Recast every non-blank line of the rows below as a Markdown table with the columns Line and Text, numbering the lines in order. Leave the pictures out of the table.

#### Task material:
|---|
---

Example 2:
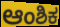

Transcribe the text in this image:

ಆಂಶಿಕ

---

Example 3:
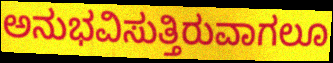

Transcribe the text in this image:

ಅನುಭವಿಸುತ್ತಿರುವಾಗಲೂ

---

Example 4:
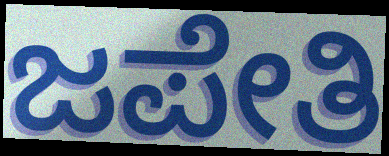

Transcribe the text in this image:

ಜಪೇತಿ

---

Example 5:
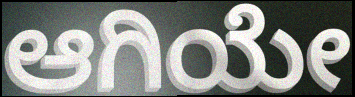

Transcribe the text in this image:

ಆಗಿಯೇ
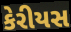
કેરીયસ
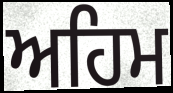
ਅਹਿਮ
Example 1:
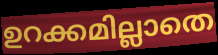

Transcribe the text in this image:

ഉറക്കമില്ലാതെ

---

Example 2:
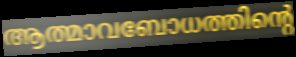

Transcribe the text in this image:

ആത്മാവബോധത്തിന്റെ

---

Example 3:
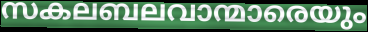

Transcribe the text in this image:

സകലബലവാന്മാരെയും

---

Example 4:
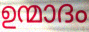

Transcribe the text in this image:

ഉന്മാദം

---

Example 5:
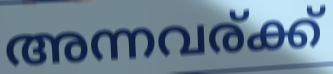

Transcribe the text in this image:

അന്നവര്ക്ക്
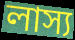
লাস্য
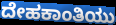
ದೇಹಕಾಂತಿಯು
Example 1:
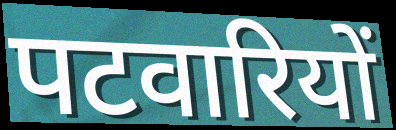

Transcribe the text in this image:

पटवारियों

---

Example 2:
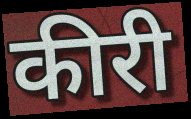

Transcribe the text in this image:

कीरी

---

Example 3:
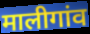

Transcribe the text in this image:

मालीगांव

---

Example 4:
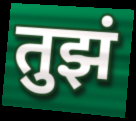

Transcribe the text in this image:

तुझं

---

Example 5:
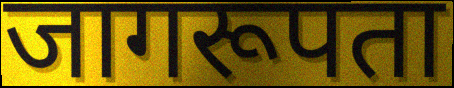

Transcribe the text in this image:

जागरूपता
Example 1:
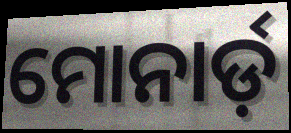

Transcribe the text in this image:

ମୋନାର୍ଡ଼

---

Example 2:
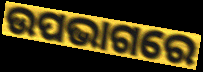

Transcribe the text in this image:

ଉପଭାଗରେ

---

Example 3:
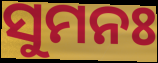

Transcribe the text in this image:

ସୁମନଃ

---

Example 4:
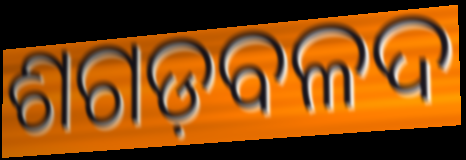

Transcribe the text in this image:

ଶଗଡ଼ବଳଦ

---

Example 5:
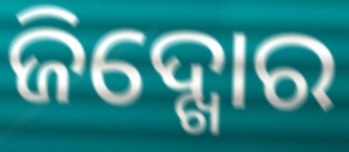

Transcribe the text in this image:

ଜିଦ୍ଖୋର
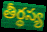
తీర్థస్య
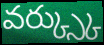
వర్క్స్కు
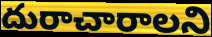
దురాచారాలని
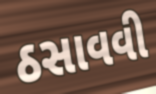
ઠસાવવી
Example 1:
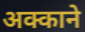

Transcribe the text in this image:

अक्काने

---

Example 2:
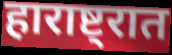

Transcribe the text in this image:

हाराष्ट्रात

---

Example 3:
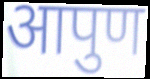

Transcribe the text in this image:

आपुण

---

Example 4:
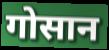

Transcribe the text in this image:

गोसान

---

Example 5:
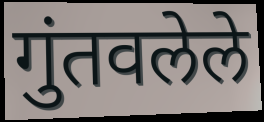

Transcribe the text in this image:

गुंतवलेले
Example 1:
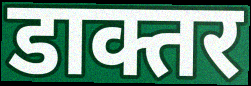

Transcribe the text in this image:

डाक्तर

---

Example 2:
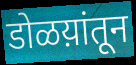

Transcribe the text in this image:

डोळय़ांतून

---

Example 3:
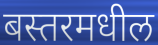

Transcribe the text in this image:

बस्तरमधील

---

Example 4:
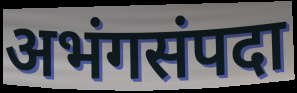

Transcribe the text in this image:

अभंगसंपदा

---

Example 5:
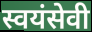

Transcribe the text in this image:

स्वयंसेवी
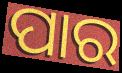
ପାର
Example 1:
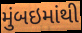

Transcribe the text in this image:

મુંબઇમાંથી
|---|
#### Written response:
| Line | Text |
|---|---|
| 1 | --- |
| 2 | Example 2: |
| 3 | Transcribe the text in this image: |
| 4 | ಆಂಶಿಕ |
| 5 | --- |
| 6 | Example 3: |
| 7 | Transcribe the text in this image: |
| 8 | ಅನುಭವಿಸುತ್ತಿರುವಾಗಲೂ |
| 9 | --- |
| 10 | Example 4: |
| 11 | Transcribe the text in this image: |
| 12 | ಜಪೇತಿ |
| 13 | --- |
| 14 | Example 5: |
| 15 | Transcribe the text in this image: |
| 16 | ಆಗಿಯೇ |
| 17 | કેરીયસ |
| 18 | ਅਹਿਮ |
| 19 | Example 1: |
| 20 | Transcribe the text in this image: |
| 21 | ഉറക്കമില്ലാതെ |
| 22 | --- |
| 23 | Example 2: |
| 24 | Transcribe the text in this image: |
| 25 | ആത്മാവബോധത്തിന്റെ |
| 26 | --- |
| 27 | Example 3: |
| 28 | Transcribe the text in this image: |
| 29 | സകലബലവാന്മാരെയും |
| 30 | --- |
| 31 | Example 4: |
| 32 | Transcribe the text in this image: |
| 33 | ഉന്മാദം |
| 34 | --- |
| 35 | Example 5: |
| 36 | Transcribe the text in this image: |
| 37 | അന്നവര്ക്ക് |
| 38 | লাস্য |
| 39 | ದೇಹಕಾಂತಿಯು |
| 40 | Example 1: |
| 41 | Transcribe the text in this image: |
| 42 | पटवारियों |
| 43 | --- |
| 44 | Example 2: |
| 45 | Transcribe the text in this image: |
| 46 | कीरी |
| 47 | --- |
| 48 | Example 3: |
| 49 | Transcribe the text in this image: |
| 50 | मालीगांव |
| 51 | --- |
| 52 | Example 4: |
| 53 | Transcribe the text in this image: |
| 54 | तुझं |
| 55 | --- |
| 56 | Example 5: |
| 57 | Transcribe the text in this image: |
| 58 | जागरूपता |
| 59 | Example 1: |
| 60 | Transcribe the text in this image: |
| 61 | ମୋନାର୍ଡ଼ |
| 62 | --- |
| 63 | Example 2: |
| 64 | Transcribe the text in this image: |
| 65 | ଉପଭାଗରେ |
| 66 | --- |
| 67 | Example 3: |
| 68 | Transcribe the text in this image: |
| 69 | ସୁମନଃ |
| 70 | --- |
| 71 | Example 4: |
| 72 | Transcribe the text in this image: |
| 73 | ଶଗଡ଼ବଳଦ |
| 74 | --- |
| 75 | Example 5: |
| 76 | Transcribe the text in this image: |
| 77 | ଜିଦ୍ଖୋର |
| 78 | తీర్థస్య |
| 79 | వర్క్స్కు |
| 80 | దురాచారాలని |
| 81 | ઠસાવવી |
| 82 | Example 1: |
| 83 | Transcribe the text in this image: |
| 84 | अक्काने |
| 85 | --- |
| 86 | Example 2: |
| 87 | Transcribe the text in this image: |
| 88 | हाराष्ट्रात |
| 89 | --- |
| 90 | Example 3: |
| 91 | Transcribe the text in this image: |
| 92 | आपुण |
| 93 | --- |
| 94 | Example 4: |
| 95 | Transcribe the text in this image: |
| 96 | गोसान |
| 97 | --- |
| 98 | Example 5: |
| 99 | Transcribe the text in this image: |
| 100 | गुंतवलेले |
| 101 | Example 1: |
| 102 | Transcribe the text in this image: |
| 103 | डाक्तर |
| 104 | --- |
| 105 | Example 2: |
| 106 | Transcribe the text in this image: |
| 107 | डोळय़ांतून |
| 108 | --- |
| 109 | Example 3: |
| 110 | Transcribe the text in this image: |
| 111 | बस्तरमधील |
| 112 | --- |
| 113 | Example 4: |
| 114 | Transcribe the text in this image: |
| 115 | अभंगसंपदा |
| 116 | --- |
| 117 | Example 5: |
| 118 | Transcribe the text in this image: |
| 119 | स्वयंसेवी |
| 120 | ପାର |
| 121 | Example 1: |
| 122 | Transcribe the text in this image: |
| 123 | મુંબઇમાંથી |